The “educational environment” standard is flawed: internships are supposed to simulate the working world, not the classroom. Employers should give students substantive assignments so that they learn, but regulating an internship’s substantiveness would be difficult. The point is that employers need to be transparent about what interns will spend their days doing, so that interns can take offers based on complete information.


The other two standards are crucially important and should be rigorously enforced by the Labor Department.


Unpaid internships are terrible for the labor market — they allow companies to replace temporary and entry-level workers with students who work for free. It doesn’t take an expert knowledge of economics to realize that this lowers pay for everyone. Given that wages for the bottom 80 percent of earners are at or below 2007 levels, according to the Economic Policy Institute, this is an especially pressing problem.

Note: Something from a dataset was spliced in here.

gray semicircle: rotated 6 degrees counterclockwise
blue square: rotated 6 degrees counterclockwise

What’s more, paid internships are likely better than unpaid ones. According to Nathan Parcells, co-founder and chief marketing officer for the internship posting site InternMatch, paid internship positions garner an average of three times as many applicants as unpaid ones. This means employers get a more diverse applicant pool and a better fit.  A good internship is a lot like a free sample in a grocery store: It doesn’t cost the company very much, and it lets the intern experience an industry as though it were a snack product.

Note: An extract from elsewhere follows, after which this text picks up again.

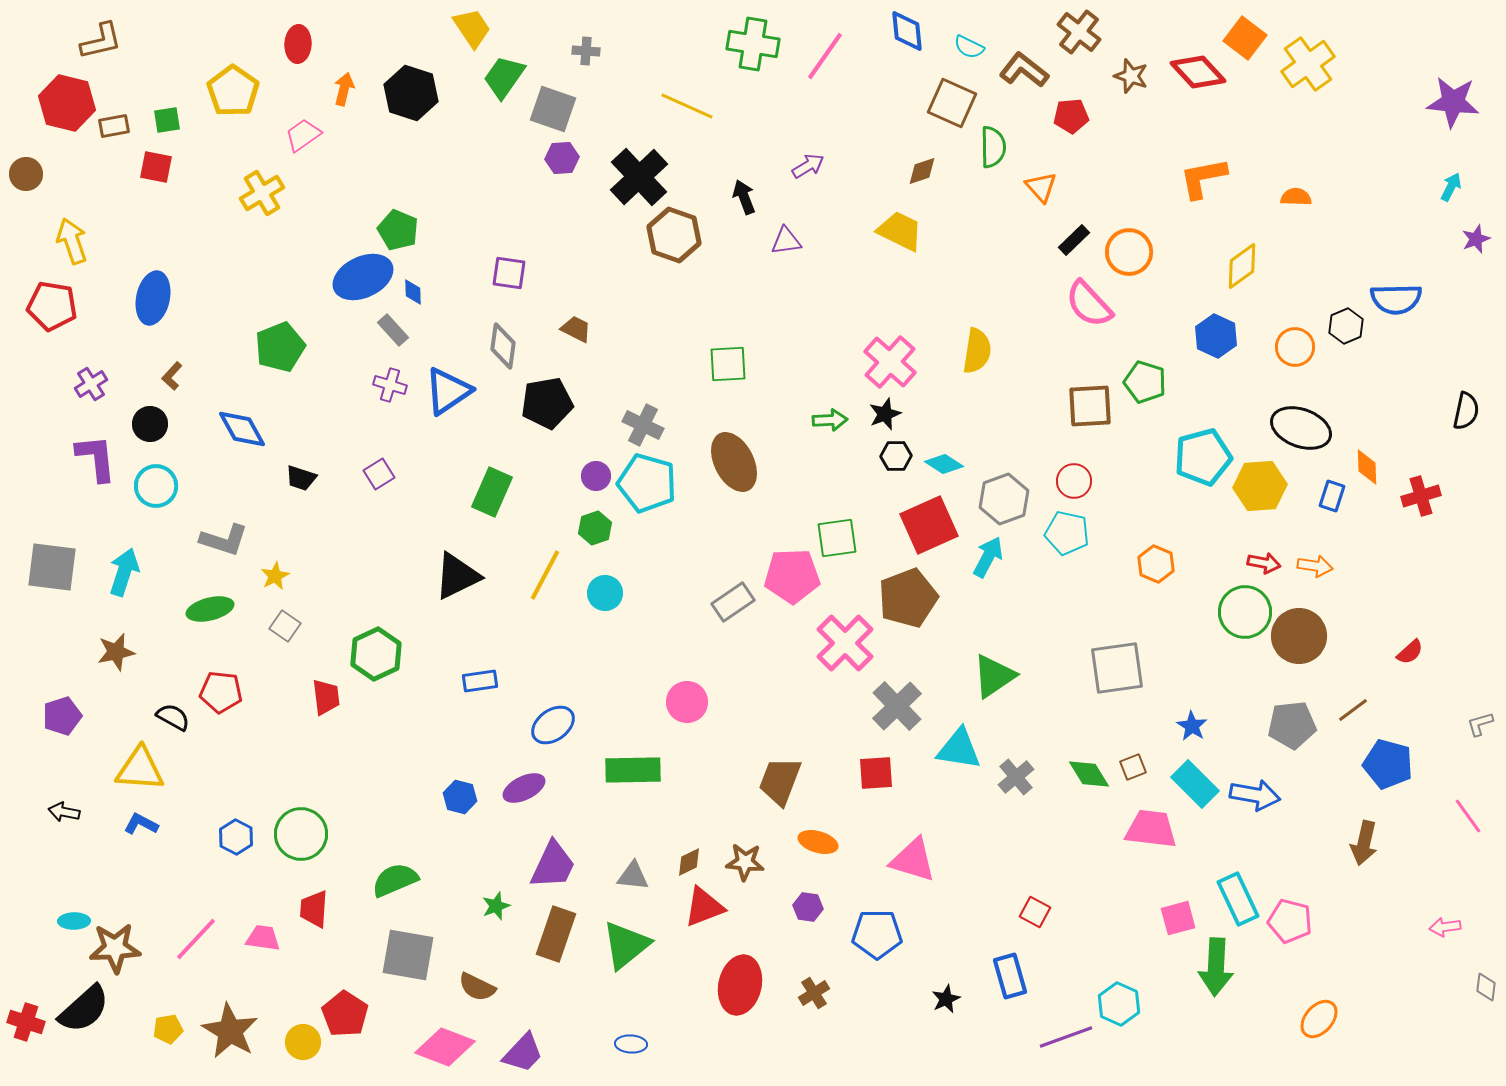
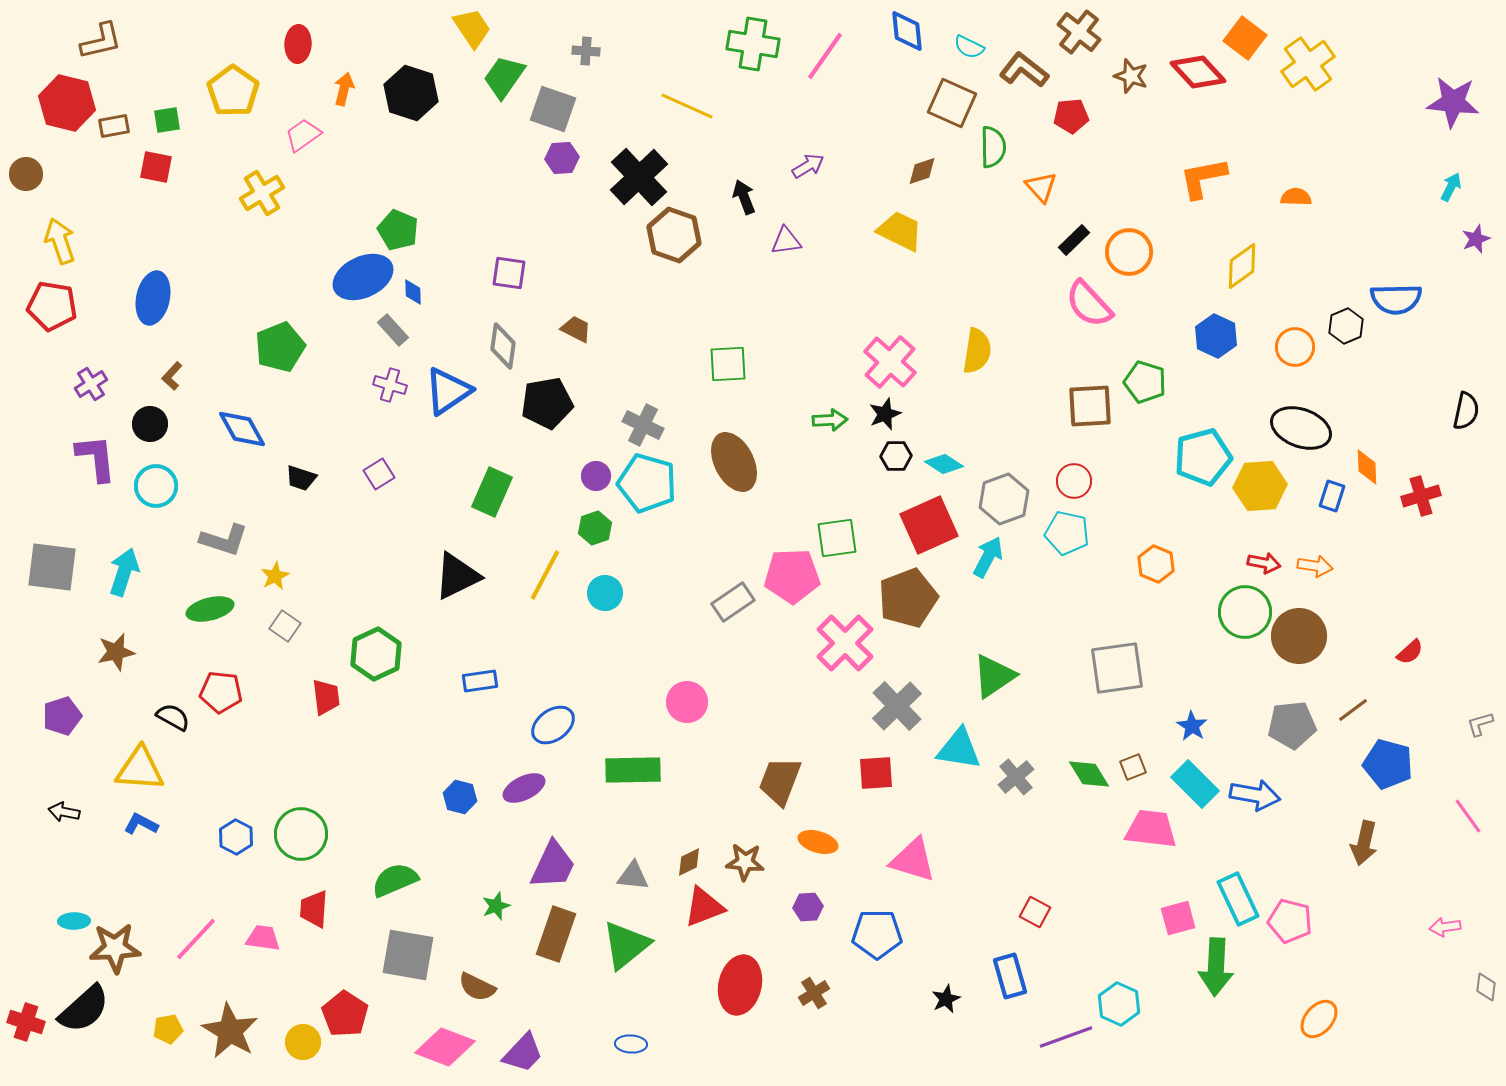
yellow arrow at (72, 241): moved 12 px left
purple hexagon at (808, 907): rotated 12 degrees counterclockwise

On an individual level, unpaid internships can both provide real learning experiences and substantially boost resumes. But that’s exactly the problem. According to one study from market research firm Millenial Branding, 90 percent of employers expect college students to have completed at least one internship before graduation. This puts students from low-income backgrounds — who have the financial need to be paid over the summer — at a disadvantage when their resumes lack unpaid internships.


Some internships aren’t just unpaid — they’re also prohibitively expensive. I was lucky that I could pursue an unpaid internship in my chosen field while living at home. But many industries cluster geographically, such as publishing in New York City, film in Los Angeles or government in Washington, D.C. Most students can’t afford to pay rent in expensive cities with $0 income. This limits upward mobility and diversity in many of these fields, while providing comparatively more opportunities for students who can afford to pay their living expenses.


Executives in some industries, such as publishing, argue that tough economic times prevent them from paying their interns. But as long as a company is making a profit, it has enough money to afford paying its interns. It’s time to call unpaid internships at for-profit companies what they are: greedy and exploitative. It’s simply unethical to take a profit without paying all of your employees first; It goes against everything we believe about the value of work.


Some defenders of unpaid internships assert that they’re valid economic transactions, in which interns choose to work for experience and letters of recommendation. But let’s not forget we once allowed individuals to work 14-hour days for very low pay and no benefits. The value of work shouldn’t be determined by supply and demand alone — it ought to have some connection to the actual labor being done. 


Fortunately, college grant programs that compensate unpaid interns, such as the University’s LINK program, help equal the internship playing field. President Christina Paxson’s P’19 strategic plan also includes the aim of providing every undergraduate on financial aid with at least one funded internship or research opportunity. But only students in non-profit sectors should need to apply for them. It’s time for the whole private sector, not just high-margin industries such as computer science and finance, to step up.


Duncan Weinstein ’17 would really like to be employed this summer — and paid.